Infinity. I know that this is totally random, but when I got on tonight to post, I noticed this icon that I have probably seen a million times and never bothered to see what it was. So I clicked it, and it’s a dialog box for custom characters. The first thing I see is the infinity sign because my cursor was hovering over it when I opened it. Second thing is there are symbols for the suits of cards-diamonds, hearts, and clubs. No spade. Where is the spade? It is by far the coolest suit when it comes to cards. Huh. (note to self, edit the hell out of this, you are sleep deprived.)

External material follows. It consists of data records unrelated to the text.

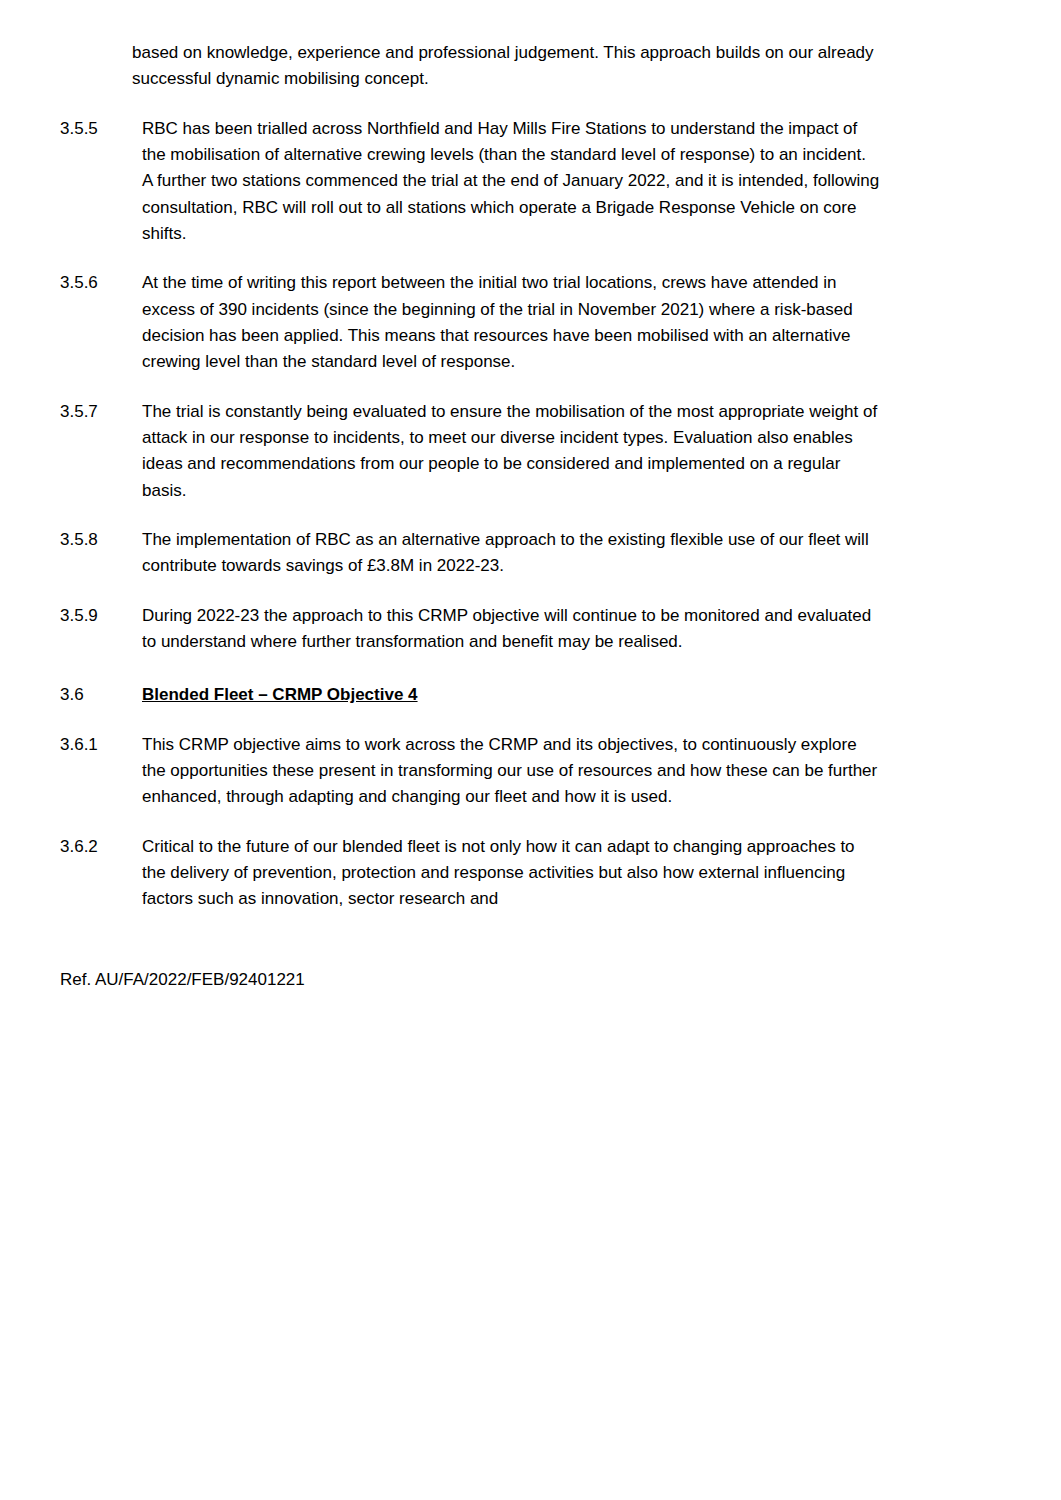based on knowledge, experience and professional judgement. This approach builds on our already successful dynamic mobilising concept.
3.5.5
RBC has been trialled across Northfield and Hay Mills Fire Stations to understand the impact of the mobilisation of alternative crewing levels (than the standard level of response) to an incident. A further two stations commenced the trial at the end of January 2022, and it is intended, following consultation, RBC will roll out to all stations which operate a Brigade Response Vehicle on core shifts.
3.5.6
At the time of writing this report between the initial two trial locations, crews have attended in excess of 390 incidents (since the beginning of the trial in November 2021) where a risk-based decision has been applied. This means that resources have been mobilised with an alternative crewing level than the standard level of response.
3.5.7
The trial is constantly being evaluated to ensure the mobilisation of the most appropriate weight of attack in our response to incidents, to meet our diverse incident types. Evaluation also enables ideas and recommendations from our people to be considered and implemented on a regular basis.
3.5.8
The implementation of RBC as an alternative approach to the existing flexible use of our fleet will contribute towards savings of £3.8M in 2022-23.
3.5.9
During 2022-23 the approach to this CRMP objective will continue to be monitored and evaluated to understand where further transformation and benefit may be realised.
3.6
Blended Fleet – CRMP Objective 4
3.6.1
This CRMP objective aims to work across the CRMP and its objectives, to continuously explore the opportunities these present in transforming our use of resources and how these can be further enhanced, through adapting and changing our fleet and how it is used.
3.6.2
Critical to the future of our blended fleet is not only how it can adapt to changing approaches to the delivery of prevention, protection and response activities but also how external influencing factors such as innovation, sector research and
Ref. AU/FA/2022/FEB/92401221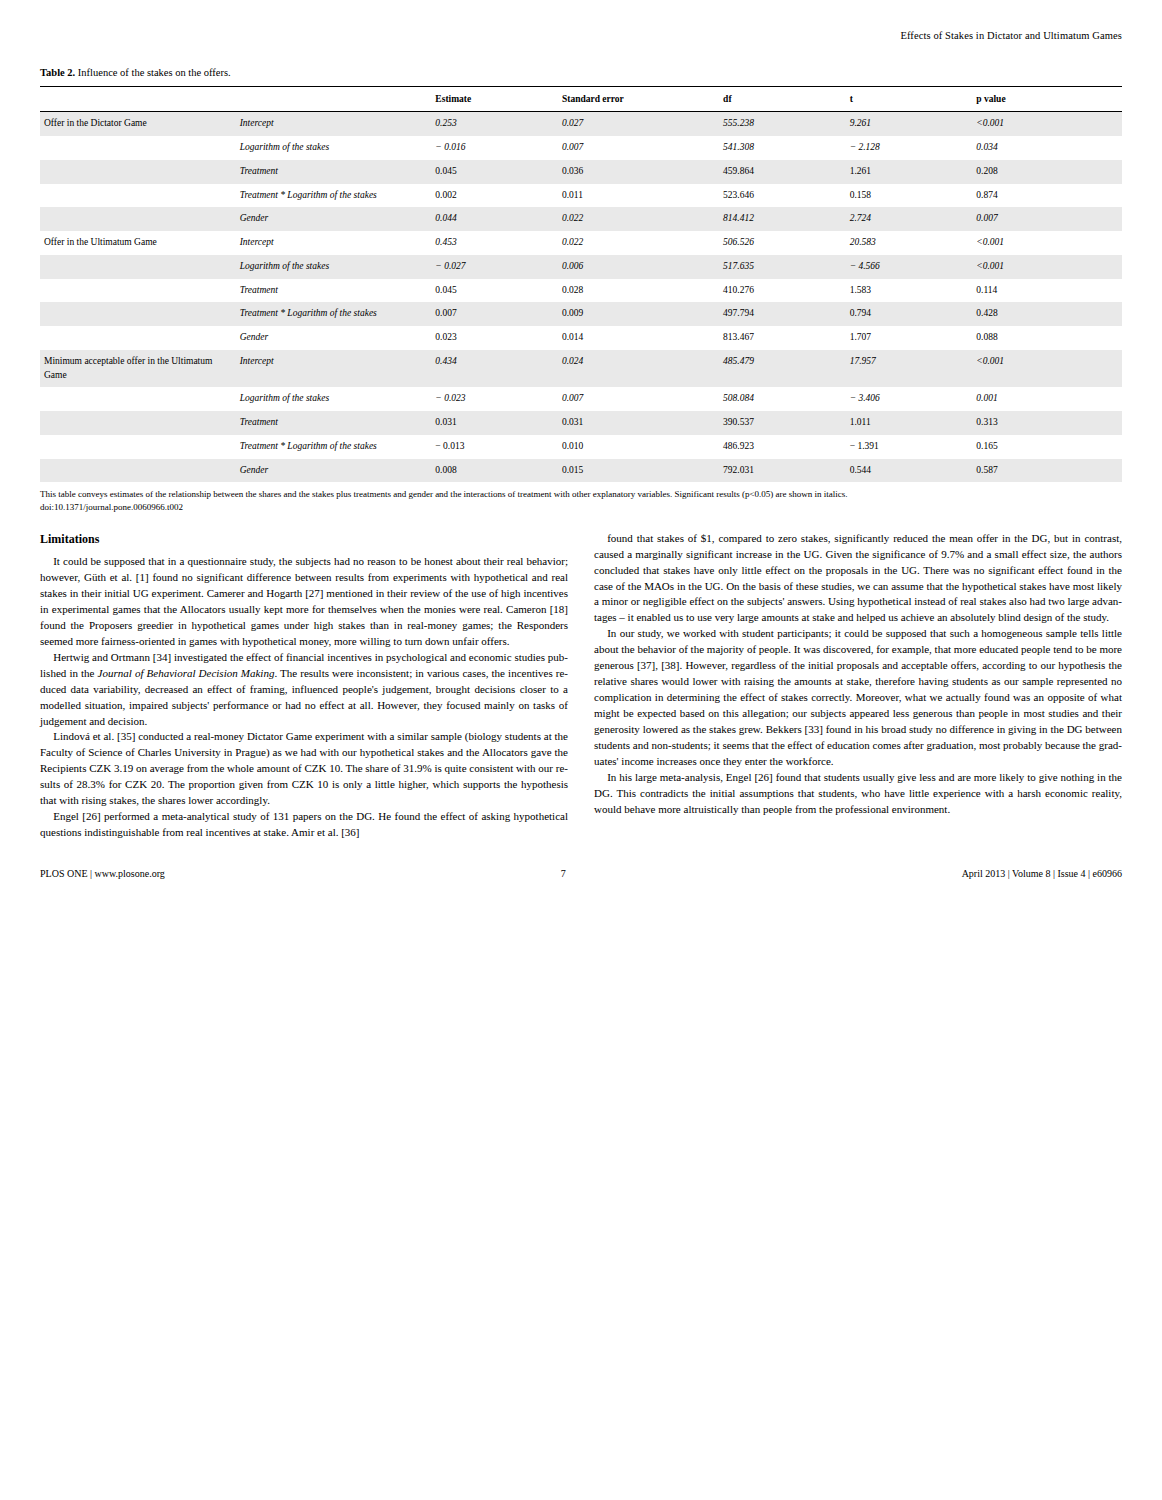Effects of Stakes in Dictator and Ultimatum Games
Table 2. Influence of the stakes on the offers.
| | | Estimate | Standard error | df | t | p value |
| --- | --- | --- | --- | --- | --- | --- |
| Offer in the Dictator Game | Intercept | 0.253 | 0.027 | 555.238 | 9.261 | <0.001 |
| | Logarithm of the stakes | − 0.016 | 0.007 | 541.308 | − 2.128 | 0.034 |
| | Treatment | 0.045 | 0.036 | 459.864 | 1.261 | 0.208 |
| | Treatment * Logarithm of the stakes | 0.002 | 0.011 | 523.646 | 0.158 | 0.874 |
| | Gender | 0.044 | 0.022 | 814.412 | 2.724 | 0.007 |
| Offer in the Ultimatum Game | Intercept | 0.453 | 0.022 | 506.526 | 20.583 | <0.001 |
| | Logarithm of the stakes | − 0.027 | 0.006 | 517.635 | − 4.566 | <0.001 |
| | Treatment | 0.045 | 0.028 | 410.276 | 1.583 | 0.114 |
| | Treatment * Logarithm of the stakes | 0.007 | 0.009 | 497.794 | 0.794 | 0.428 |
| | Gender | 0.023 | 0.014 | 813.467 | 1.707 | 0.088 |
| Minimum acceptable offer in the Ultimatum Game | Intercept | 0.434 | 0.024 | 485.479 | 17.957 | <0.001 |
| | Logarithm of the stakes | − 0.023 | 0.007 | 508.084 | − 3.406 | 0.001 |
| | Treatment | 0.031 | 0.031 | 390.537 | 1.011 | 0.313 |
| | Treatment * Logarithm of the stakes | − 0.013 | 0.010 | 486.923 | − 1.391 | 0.165 |
| | Gender | 0.008 | 0.015 | 792.031 | 0.544 | 0.587 |
This table conveys estimates of the relationship between the shares and the stakes plus treatments and gender and the interactions of treatment with other explanatory variables. Significant results (p<0.05) are shown in italics.
doi:10.1371/journal.pone.0060966.t002
Limitations
It could be supposed that in a questionnaire study, the subjects had no reason to be honest about their real behavior; however, Güth et al. [1] found no significant difference between results from experiments with hypothetical and real stakes in their initial UG experiment. Camerer and Hogarth [27] mentioned in their review of the use of high incentives in experimental games that the Allocators usually kept more for themselves when the monies were real. Cameron [18] found the Proposers greedier in hypothetical games under high stakes than in real-money games; the Responders seemed more fairness-oriented in games with hypothetical money, more willing to turn down unfair offers.
Hertwig and Ortmann [34] investigated the effect of financial incentives in psychological and economic studies published in the Journal of Behavioral Decision Making. The results were inconsistent; in various cases, the incentives reduced data variability, decreased an effect of framing, influenced people's judgement, brought decisions closer to a modelled situation, impaired subjects' performance or had no effect at all. However, they focused mainly on tasks of judgement and decision.
Lindová et al. [35] conducted a real-money Dictator Game experiment with a similar sample (biology students at the Faculty of Science of Charles University in Prague) as we had with our hypothetical stakes and the Allocators gave the Recipients CZK 3.19 on average from the whole amount of CZK 10. The share of 31.9% is quite consistent with our results of 28.3% for CZK 20. The proportion given from CZK 10 is only a little higher, which supports the hypothesis that with rising stakes, the shares lower accordingly.
Engel [26] performed a meta-analytical study of 131 papers on the DG. He found the effect of asking hypothetical questions indistinguishable from real incentives at stake. Amir et al. [36]
found that stakes of $1, compared to zero stakes, significantly reduced the mean offer in the DG, but in contrast, caused a marginally significant increase in the UG. Given the significance of 9.7% and a small effect size, the authors concluded that stakes have only little effect on the proposals in the UG. There was no significant effect found in the case of the MAOs in the UG. On the basis of these studies, we can assume that the hypothetical stakes have most likely a minor or negligible effect on the subjects' answers. Using hypothetical instead of real stakes also had two large advantages – it enabled us to use very large amounts at stake and helped us achieve an absolutely blind design of the study.
In our study, we worked with student participants; it could be supposed that such a homogeneous sample tells little about the behavior of the majority of people. It was discovered, for example, that more educated people tend to be more generous [37], [38]. However, regardless of the initial proposals and acceptable offers, according to our hypothesis the relative shares would lower with raising the amounts at stake, therefore having students as our sample represented no complication in determining the effect of stakes correctly. Moreover, what we actually found was an opposite of what might be expected based on this allegation; our subjects appeared less generous than people in most studies and their generosity lowered as the stakes grew. Bekkers [33] found in his broad study no difference in giving in the DG between students and non-students; it seems that the effect of education comes after graduation, most probably because the graduates' income increases once they enter the workforce.
In his large meta-analysis, Engel [26] found that students usually give less and are more likely to give nothing in the DG. This contradicts the initial assumptions that students, who have little experience with a harsh economic reality, would behave more altruistically than people from the professional environment.
PLOS ONE | www.plosone.org
7
April 2013 | Volume 8 | Issue 4 | e60966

Infinity kind of ties in with what has been on my mind lately. I don’t feel like me anymore. The old me, I guess. That’s my problem. It’s been almost 4 years since I became sick and I am realizing I am just not me anymore. Or am I? Has being chronically ill, or finally accepting that I will always be sick changed me? For sure I am different when it comes to the things that I can and can’t do. It’s like night and day. If I knew that I would become sick like this, oh man. I would have appreciated life so much more. All the little things, like sitting on the floor with the Bean. Being able to get out of bed and hop in the shower. Walking, anywhere. Riding in the car for more than a half an hour. Driving. Movement, I never ever thought about illness, I never thought I would have to think so much about movement. At this point in time, I am unable to do the simplest things, it is so frustrating. I’m angry. Did I say coming to terms somewhere up above? Let’s say there’s different levels of coming to terms with it. Right now I’m at the basement level; I’m aiming for the sky, penthouse please.
Pity party is over now, grab your coat and get the heck outta here! I’ll clean up the mess, tomorrow is ALWAYS a brand new day.